The various Marder IIIs fought on all fronts of the war, with the Sd. Kfz. 139 being used mainly at the Eastern Front, though some also fought in Tunisia. In February 1945, some 350 Ausf. M were still in service.
The Marder IIIs were used by the Panzerjäger Abteilungen of the Panzer divisions of both the Wehrmacht and the Waffen SS, as well as several Luftwaffe units, such as the Hermann Göring division.
The Marder IIIs were mechanically reliable, as with all vehicles based on the Czechoslovak LT-38 chassis. Their firepower was sufficient to destroy the majority of Soviet tanks on the battlefield at combat range.
The Marder' IIIs weaknesses were mainly related to survivability. The combination of a high silhouette and open-top armor protection made them vulnerable to indirect artillery fire. The armor was also quite thin, making them highly vulnerable to enemy tanks and to close-range machinegun fire.

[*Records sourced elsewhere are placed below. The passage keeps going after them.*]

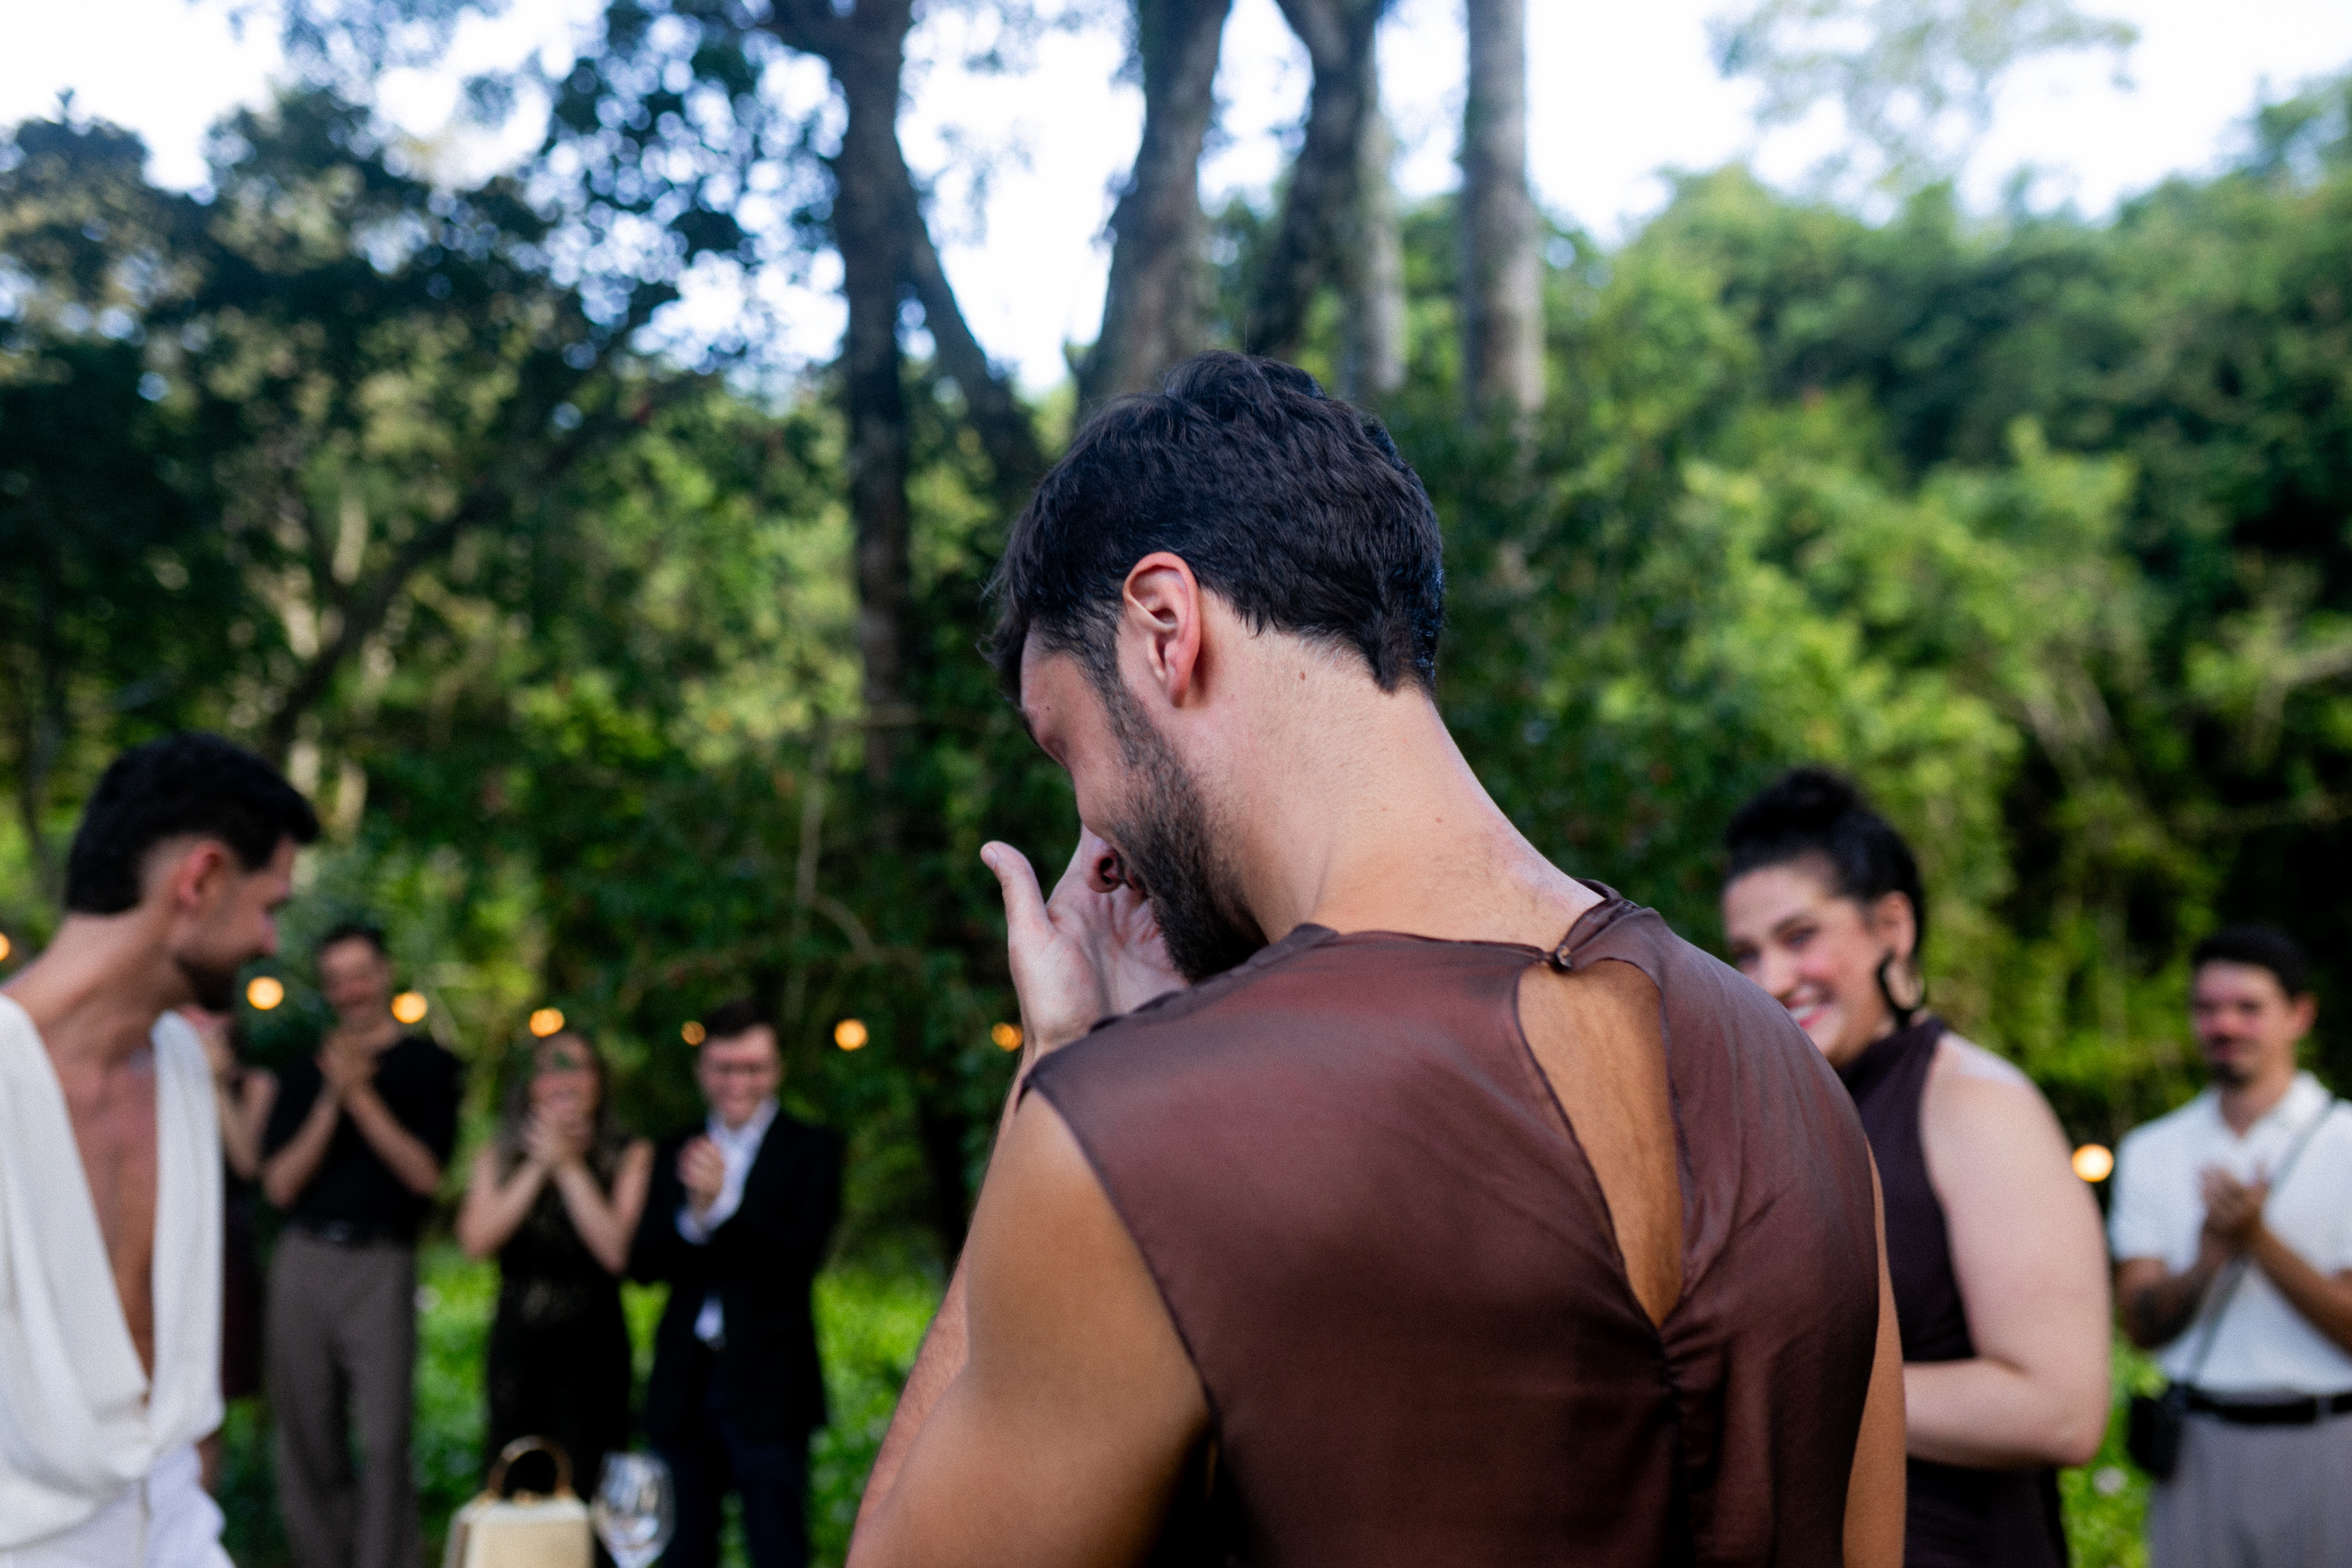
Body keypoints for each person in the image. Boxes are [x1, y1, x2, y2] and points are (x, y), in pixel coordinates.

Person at [846, 352, 1907, 1567]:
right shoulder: (1796, 1081)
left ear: (1163, 626)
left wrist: (1058, 1063)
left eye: (1065, 746)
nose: (1093, 830)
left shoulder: (1135, 1134)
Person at [1720, 769, 2110, 1567]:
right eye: (1747, 953)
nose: (1771, 981)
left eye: (1800, 936)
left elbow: (2061, 1411)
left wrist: (1778, 1387)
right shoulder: (1791, 1110)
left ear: (1891, 926)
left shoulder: (1976, 1102)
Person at [0, 732, 317, 1567]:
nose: (270, 942)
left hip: (178, 1536)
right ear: (201, 879)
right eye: (270, 905)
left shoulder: (180, 1061)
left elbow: (178, 1377)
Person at [2111, 925, 2352, 1567]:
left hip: (2328, 1443)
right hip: (2197, 1447)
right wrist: (2210, 1259)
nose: (2224, 1025)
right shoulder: (2152, 1149)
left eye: (2248, 1007)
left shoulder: (2345, 1142)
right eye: (2207, 1008)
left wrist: (2257, 1242)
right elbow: (2141, 1325)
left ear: (2299, 1015)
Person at [259, 921, 463, 1568]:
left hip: (382, 1263)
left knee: (385, 1439)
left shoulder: (429, 1067)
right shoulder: (302, 1074)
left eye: (360, 974)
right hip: (305, 1260)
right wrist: (331, 1098)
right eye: (337, 980)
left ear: (384, 974)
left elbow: (425, 1176)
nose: (350, 990)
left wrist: (361, 1094)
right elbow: (279, 1185)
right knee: (306, 1435)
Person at [629, 998, 842, 1568]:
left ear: (776, 1070)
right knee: (680, 1551)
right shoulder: (675, 1148)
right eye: (724, 1068)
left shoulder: (812, 1148)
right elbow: (643, 1262)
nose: (737, 1083)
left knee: (776, 1546)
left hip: (771, 1384)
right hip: (684, 1379)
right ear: (702, 1070)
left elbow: (802, 1257)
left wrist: (725, 1207)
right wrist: (694, 1219)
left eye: (752, 1068)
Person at [456, 1027, 654, 1501]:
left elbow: (617, 1252)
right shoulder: (497, 1156)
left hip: (594, 1347)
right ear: (529, 1086)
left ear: (599, 1081)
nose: (563, 1082)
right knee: (514, 1480)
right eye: (549, 1070)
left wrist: (568, 1166)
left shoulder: (630, 1154)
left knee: (590, 1482)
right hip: (518, 1347)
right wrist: (539, 1164)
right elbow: (476, 1241)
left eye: (578, 1068)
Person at [186, 1008, 276, 1493]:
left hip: (220, 1248)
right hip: (157, 1242)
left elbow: (246, 1163)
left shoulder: (254, 1084)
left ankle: (197, 1517)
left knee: (208, 1394)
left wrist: (215, 1083)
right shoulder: (148, 1076)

The Marders were not assault vehicles or tank substitutes; the open top meant that operations in urban areas or other close-combat situations were very risky. They were best employed in defensive or overwatch roles. Despite their mobility, they did not replace the towed antitank guns.
In March 1942, before the Marder III appeared, Germany had already started production of the StuG III assault gun, which had comparable anti-tank capability (StuG III Ausf. F and later variants). These were fully armored vehicles, built in much greater numbers than the vulnerable Marder III. Among the many German fully armored tank destroyers, one based on the Panzer 38(t) chassis was built in numbers from 1944: the Jagdpanzer 38(t). The weakly armored Marder series were phased out of production in favor of the Jagdpanzer 38(t), but Marder series vehicles served until the end of the conflict.